** Opening MATERIAL SUPPLIED block **

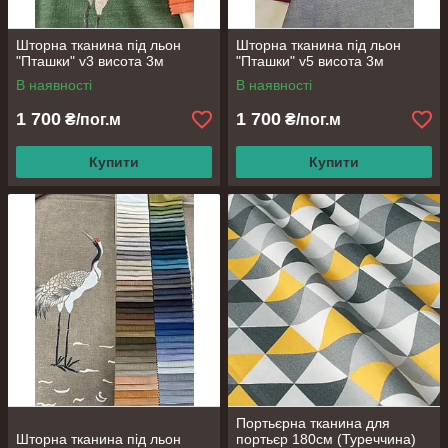
Шторна тканина під льон
Шторна тканина під льон
"Пташки" v3 висота 3м
"Пташки" v5 висота 3м
В наявності
В наявності
1 700
1 700
₴/пог.м
₴/пог.м
Купити
Купити
Портьєрна тканина для
Шторна тканина під льон
портьєр 180см (Туреччина)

** Closing MATERIAL SUPPLIED block **

JOB ITEM: Your reply should be one number: how many lines in this listing contain the string "висота".

ANSWER SECTION: 2